I’m interested in building a segment fetcher that ...
# general
j
I’m interested in building a segment fetcher that builds virtual segments on the fly from an OLTP transaction log.
m
You just need to implement record reader interface for your format and the rest of segment generation will happen using existing code
Although I didn’t fully get what you mean by virtual segment
k
@User I think @User is talking about creating on-demand segments that are backed by the transaction log. Though there’s the triggering of the build…e.g. you could have some kind of smart web service fronting this dynamic builder, so that when an HTTP request is made to get a segment out of deep storage, it handles triggering the segment build (if needed).
m
I guess I am unfamiliar with the business use case.

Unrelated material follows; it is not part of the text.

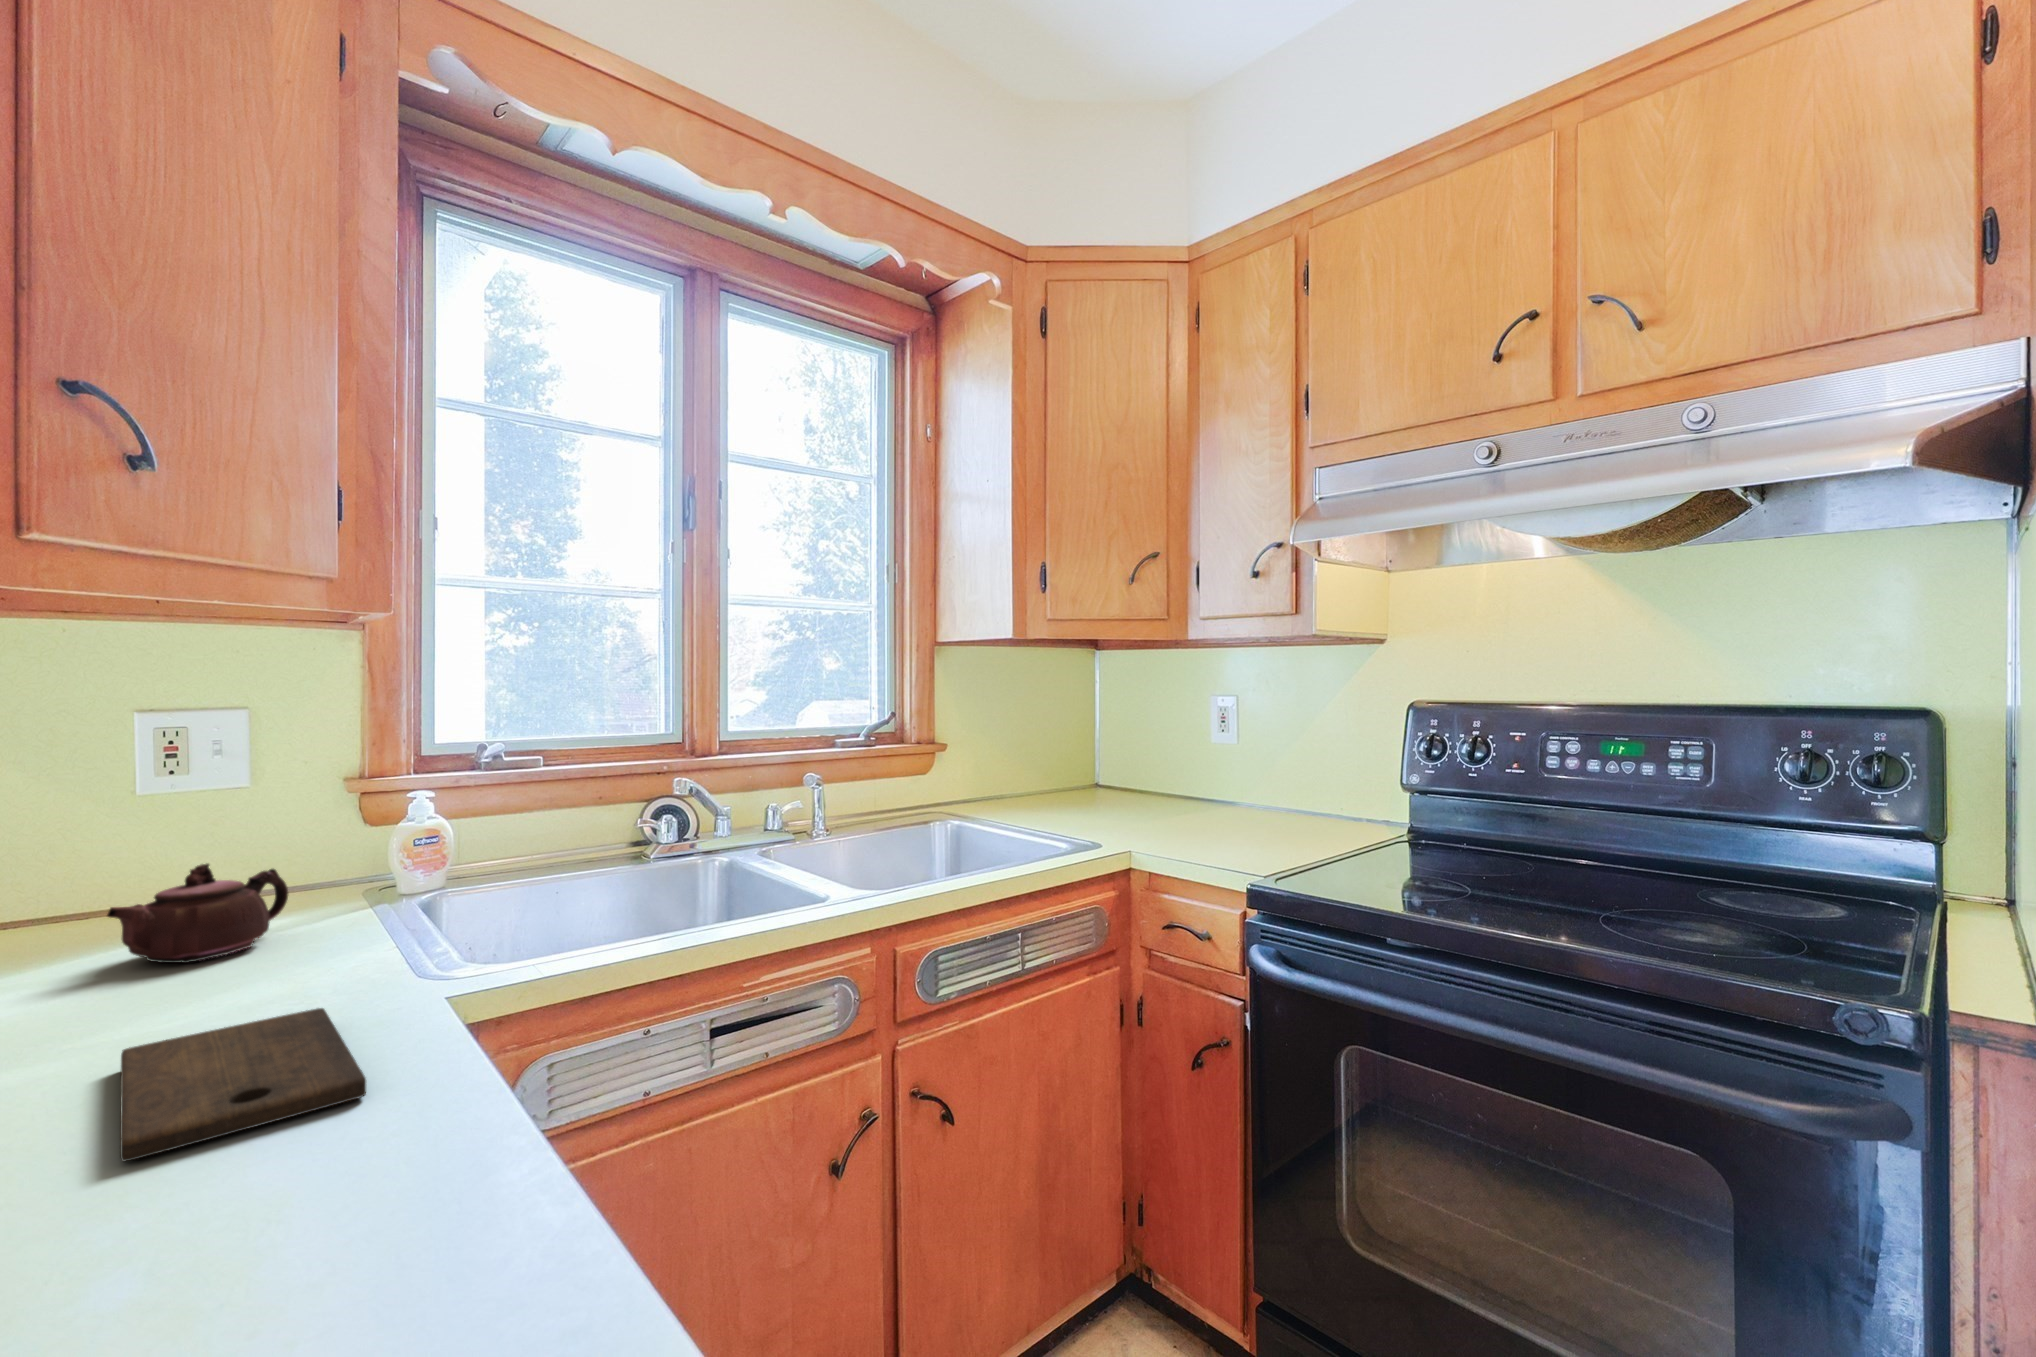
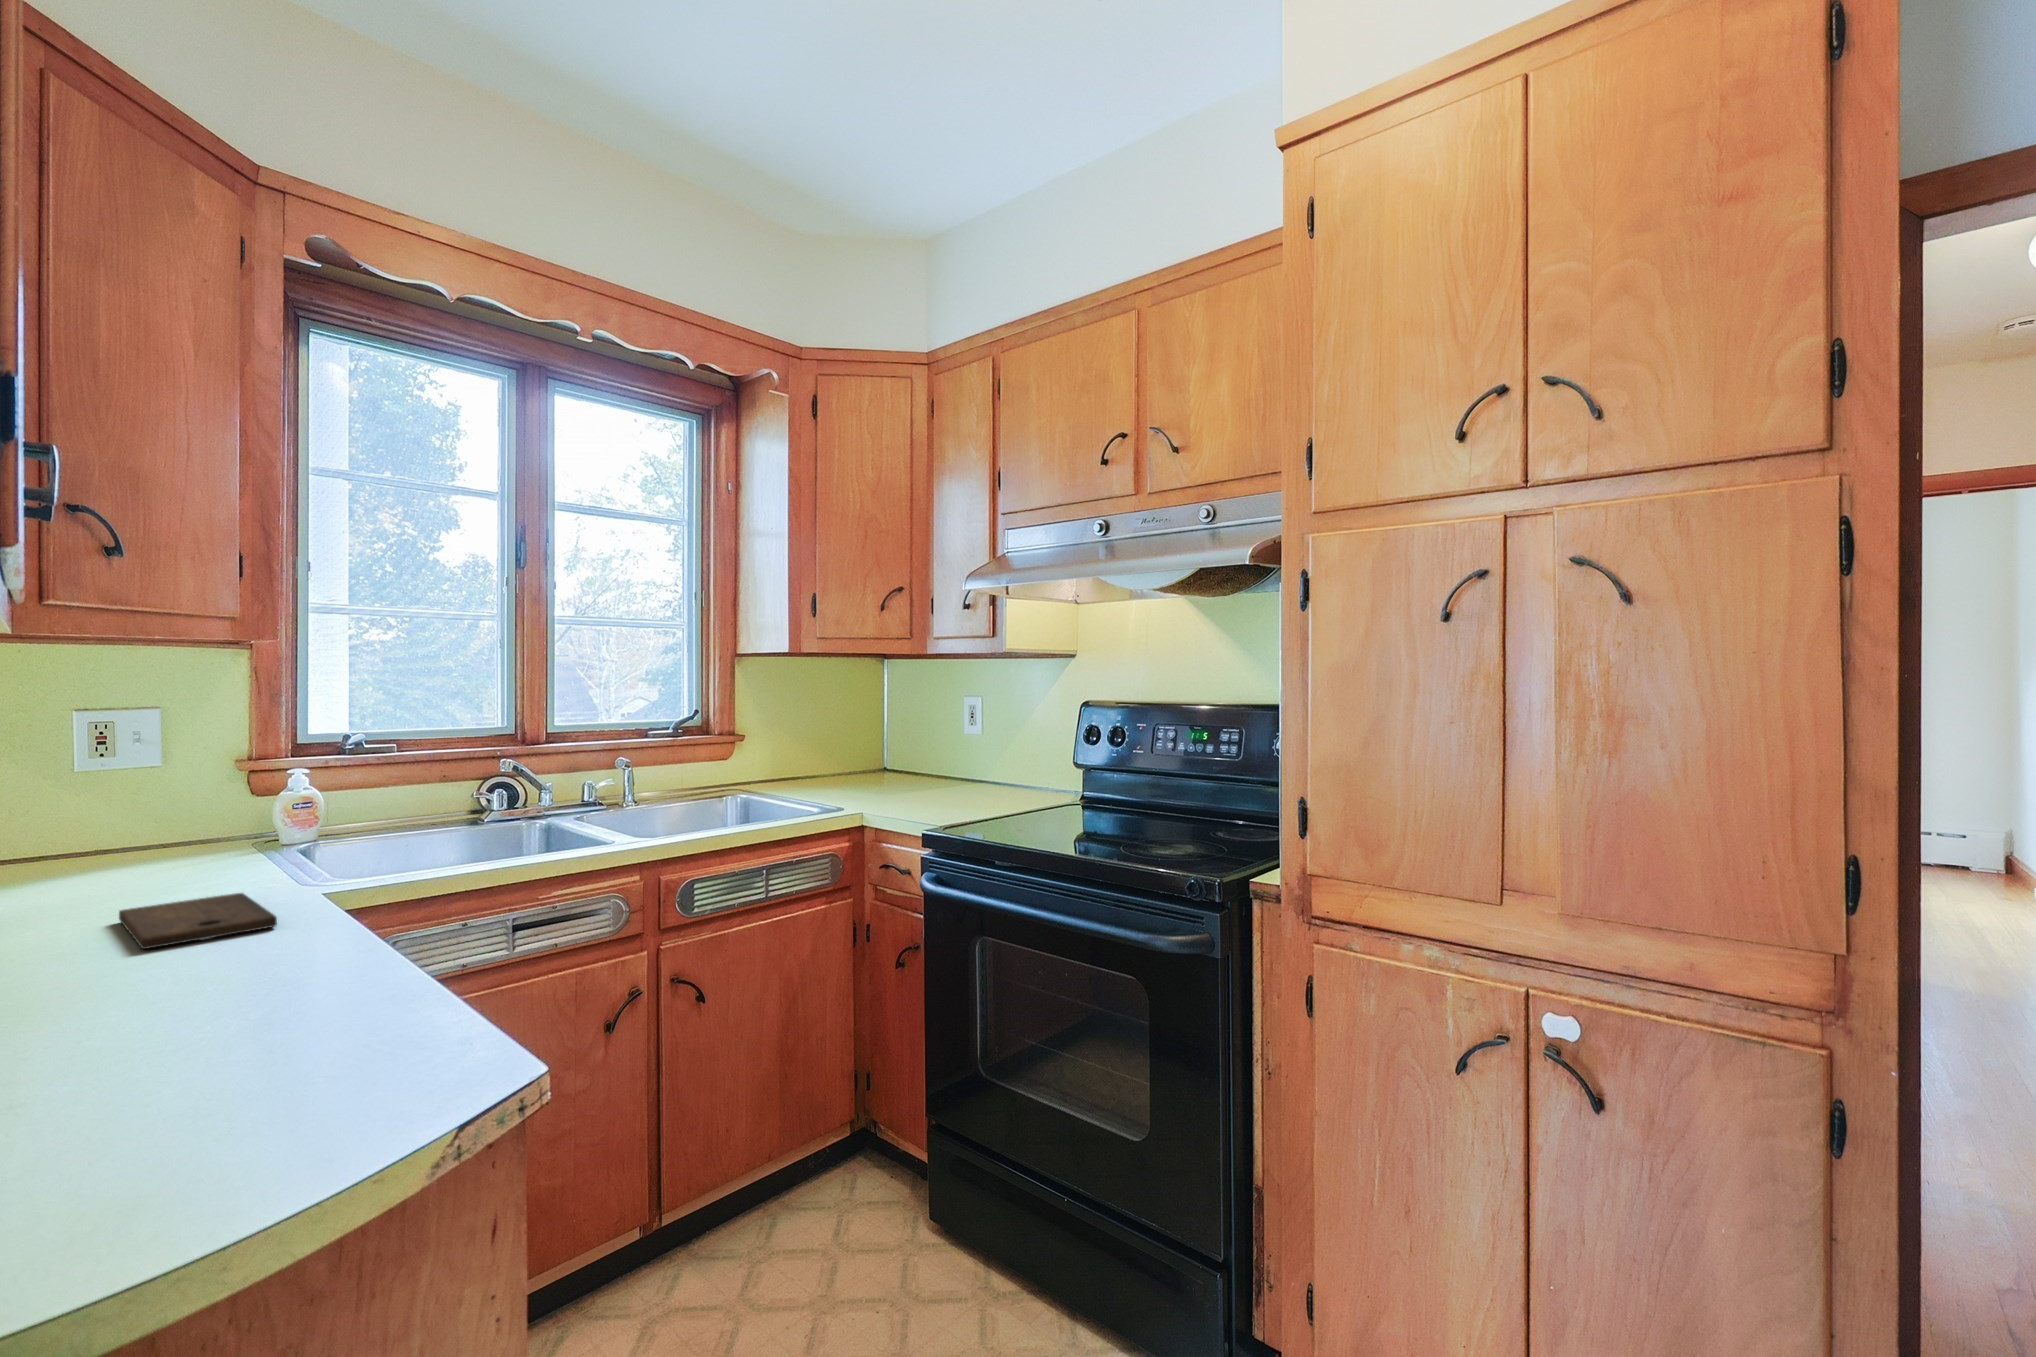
teapot: present [107,864,288,963] -> none [79,814,202,880]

Why would we do a segment builds on-demand at query time, that would be super slow
k
I can’t speak to Joe’s use case, but I did something similar a while ago for a client. They had a lot of data stored in Parquet format, and needed to be able to arbitrarily query a sub-set of it for analytics. So rather than spend the up-front time to turn everything into the proper back-end format (Lucene, as they were using Elasticsearch for the query analytics), we wrapped the Parquet file with an interface that supported the Lucene calls used by ES. To do that we had to build some data structures (mostly bit sets) and cache those.
So there was latency on the first query for a particular sub-set of data, but after that it was fast.
m
Ah I see.
Thanks for the context @User
j
Fantastic question. Let me back up. I think I'm conflating the noun “segments” with what it means in my world. We have many databases, each which have a durable transaction log. We want to support ad hoc queries of aggregated metrics derived from this data. We would like to avoid duplicating this data somewhere else just to do the aggregations ( e.g. spark ). I think the way to accomplish this integration is through some kind of SPI plugin, but am unsure. What would you recommend?
k
If you want to use Pinot for this, the simplest approach would be to have some daemon process that converts transaction log entries into records that it pushes to a Kafka topic. Then set up Pinot to consume from that topic and update a realtime table.
If you want to avoid having to use Kafka, then you could have a daemon that periodically creates segments, saves them someplace reachable from your Pinot cluster, and does a “metadata push” to tell Pinot you have a new segment for that table.
For that second approach, you could generate CSV files that are then processed as-is by the Pinot admin tool to build segments. Or you could (as @User noted) write a record reader that is then used by the Pinot admin tool to directly read from the transaction log files.
j
Could you point to the api docs for the “metadata push”? These I'll evaluate these approaches, thanks for the help!